● **SOURCE DATA**
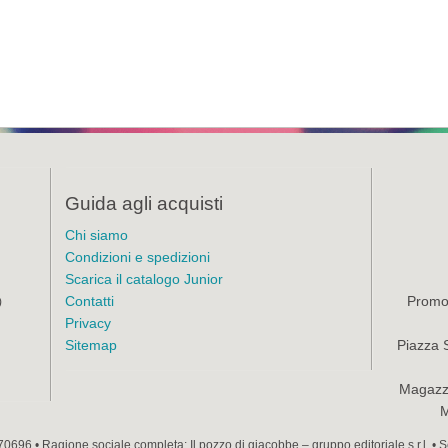
Guida agli acquisti
Chi siamo
Condizioni e spedizioni
Scarica il catalogo Junior
Contatti
Promoz
)
Privacy
Sitemap
Piazza 
Magazzi
M
70696 • Ragione sociale completa: Il pozzo di giacobbe – gruppo editoriale s.r.l. •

● **WHAT TO WORK ON**
Would you output the listing above verbatim, without its pictures?

● **WORKED SOLUTION**
Guida agli acquisti
Chi siamo
Condizioni e spedizioni
Scarica il catalogo Junior
Contatti
Promoz
)
Privacy
Sitemap
Piazza 
Magazzi
M
70696 • Ragione sociale completa: Il pozzo di giacobbe – gruppo editoriale s.r.l. •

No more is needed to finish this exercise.